- Data shown -
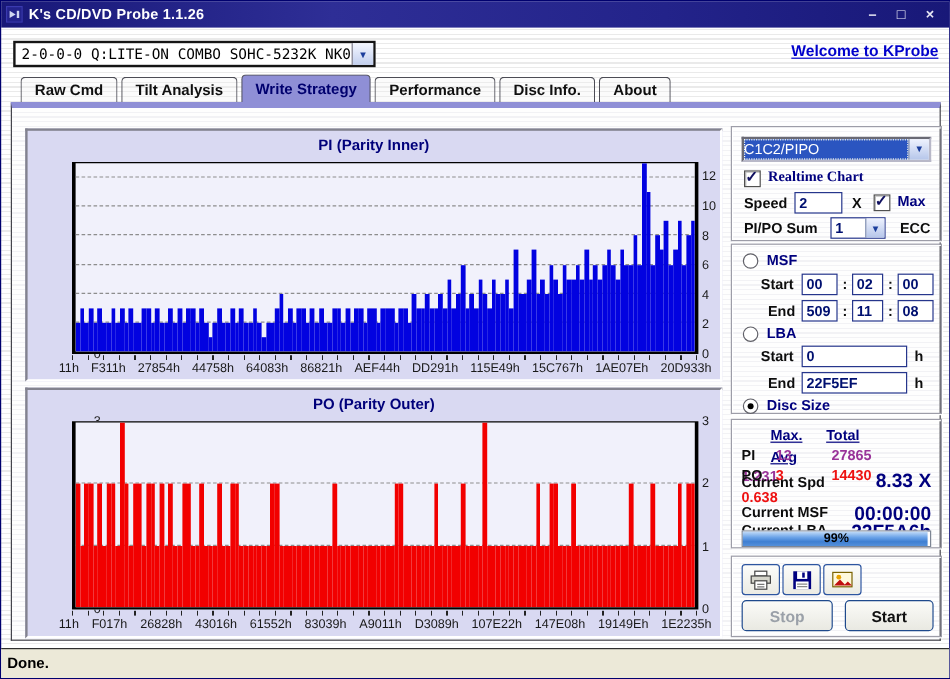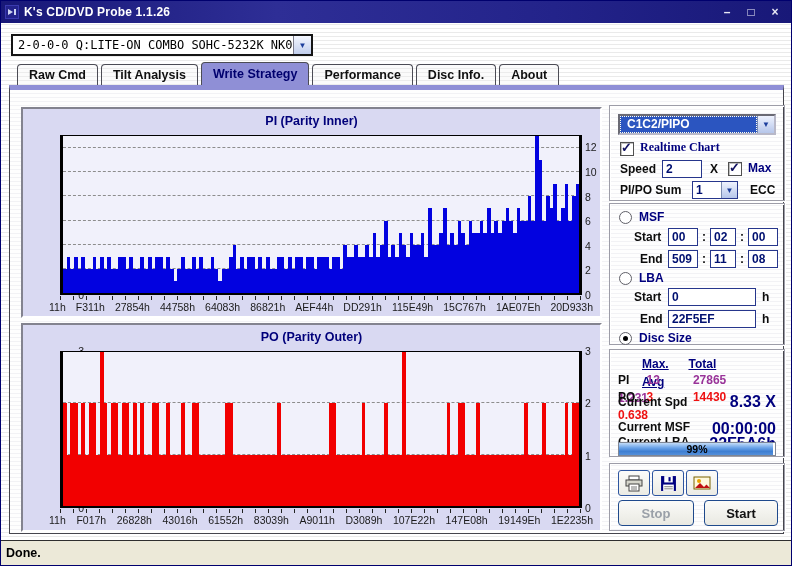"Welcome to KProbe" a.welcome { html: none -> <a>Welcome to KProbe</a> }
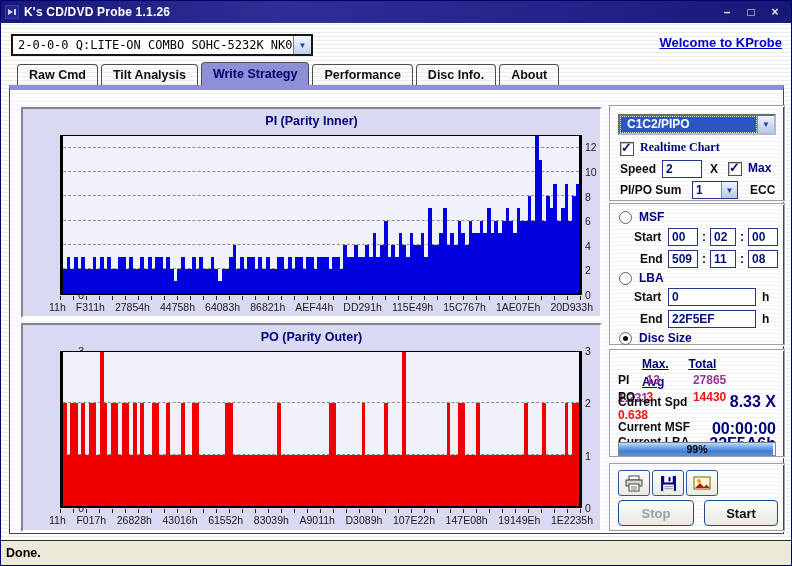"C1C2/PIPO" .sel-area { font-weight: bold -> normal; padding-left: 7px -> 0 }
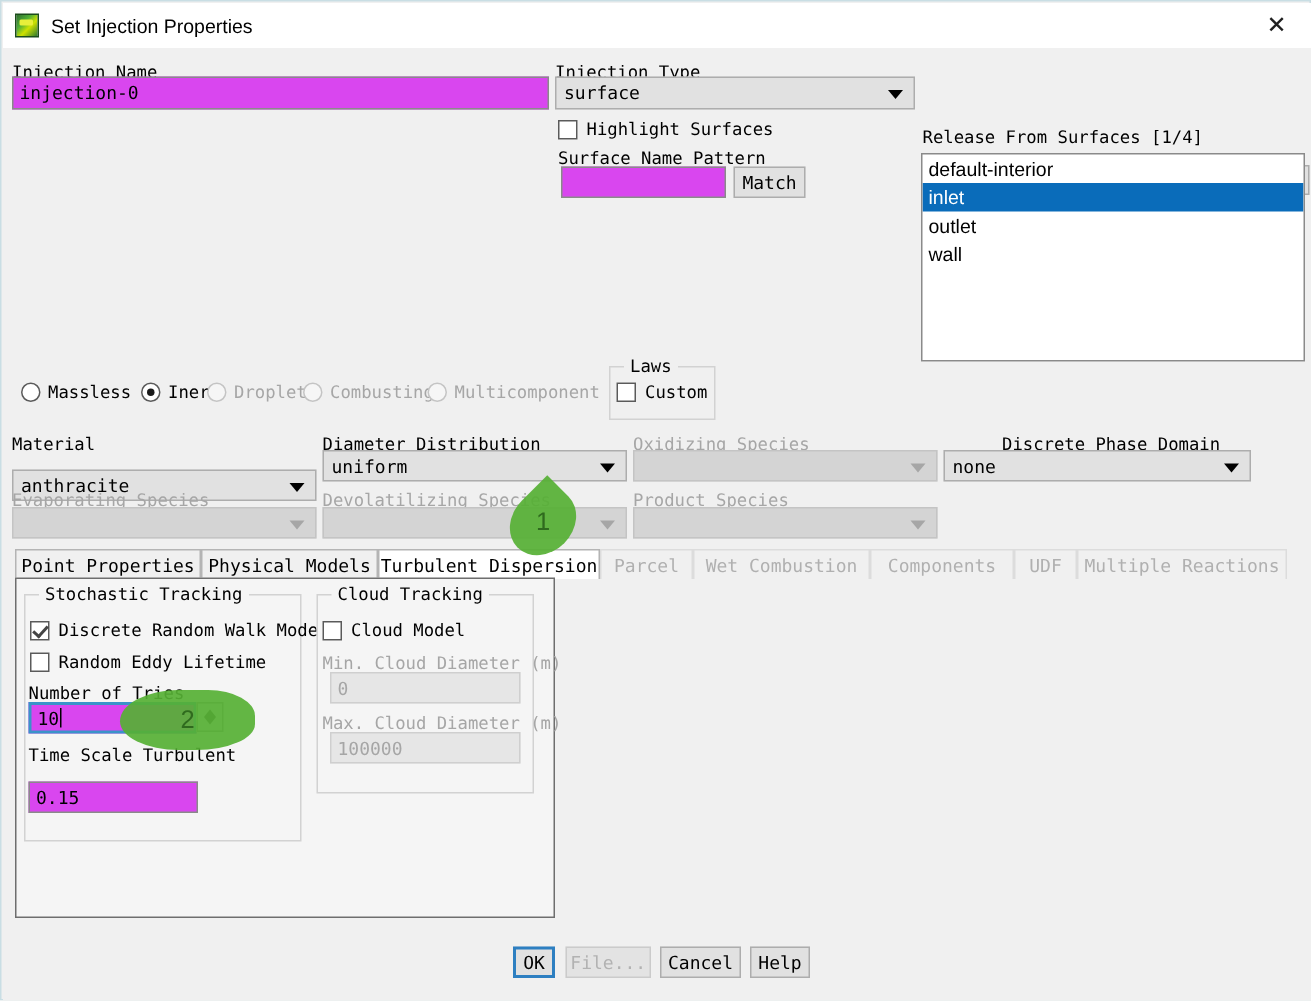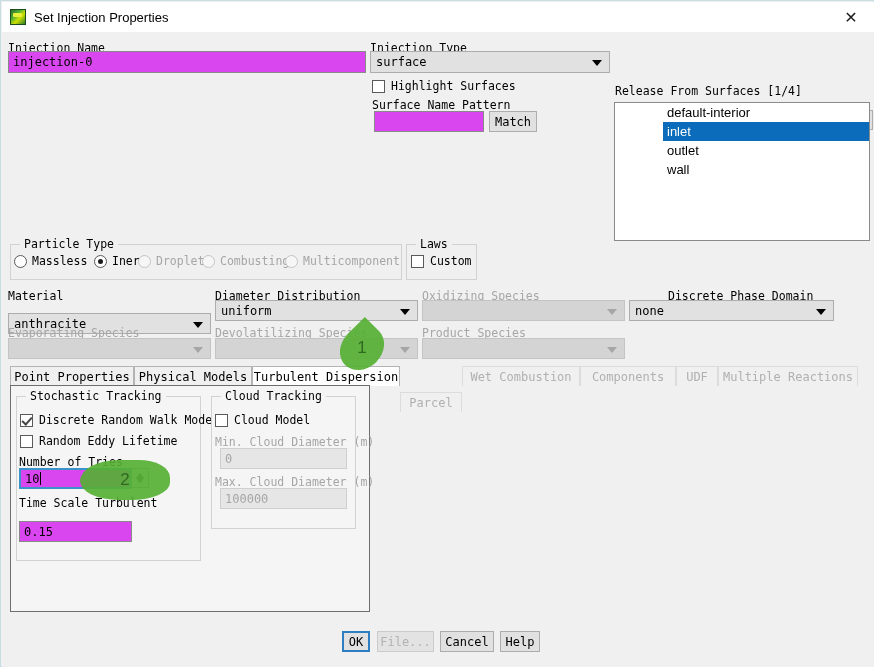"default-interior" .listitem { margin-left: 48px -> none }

* * *

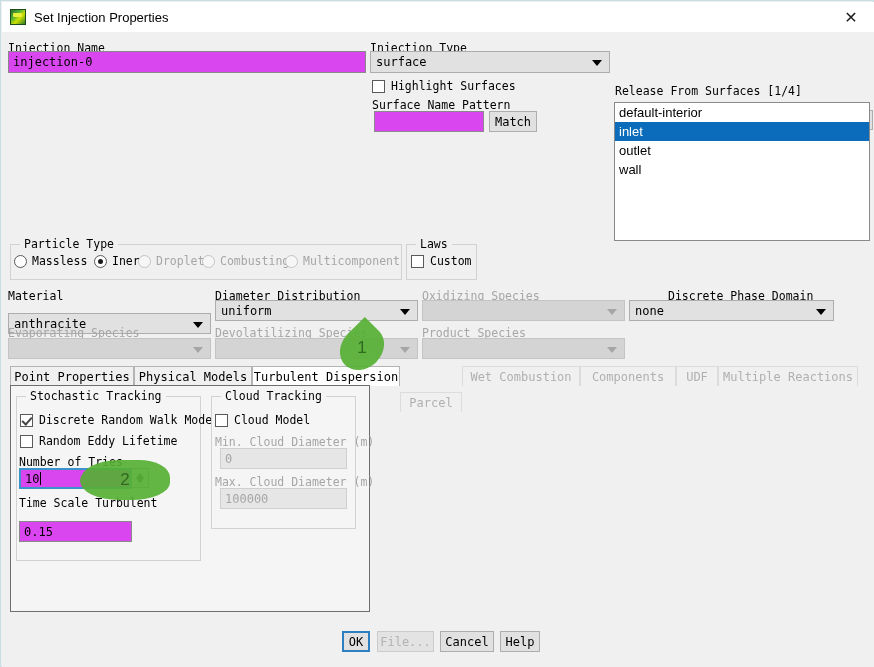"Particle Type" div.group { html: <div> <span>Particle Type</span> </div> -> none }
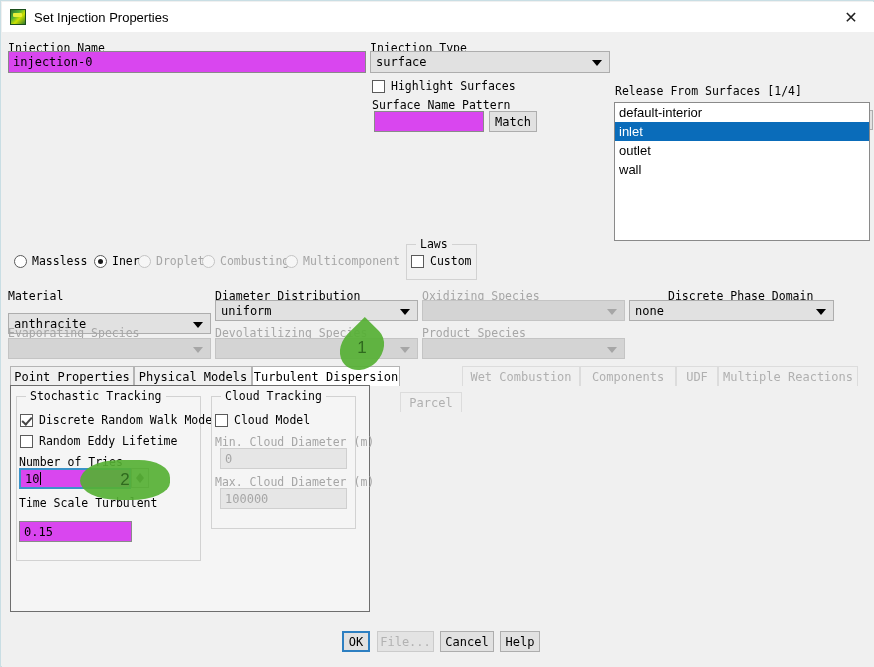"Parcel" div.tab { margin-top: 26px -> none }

- Activity -
In the entries above, find the line containing "font-weight: bold ->" and the line containing "margin-left: 48px ->", then copy both and every line between them exactly, without any picture.

- Expected output -
"C1C2/PIPO" .sel-area { font-weight: bold -> normal; padding-left: 7px -> 0 }
"default-interior" .listitem { margin-left: 48px -> none }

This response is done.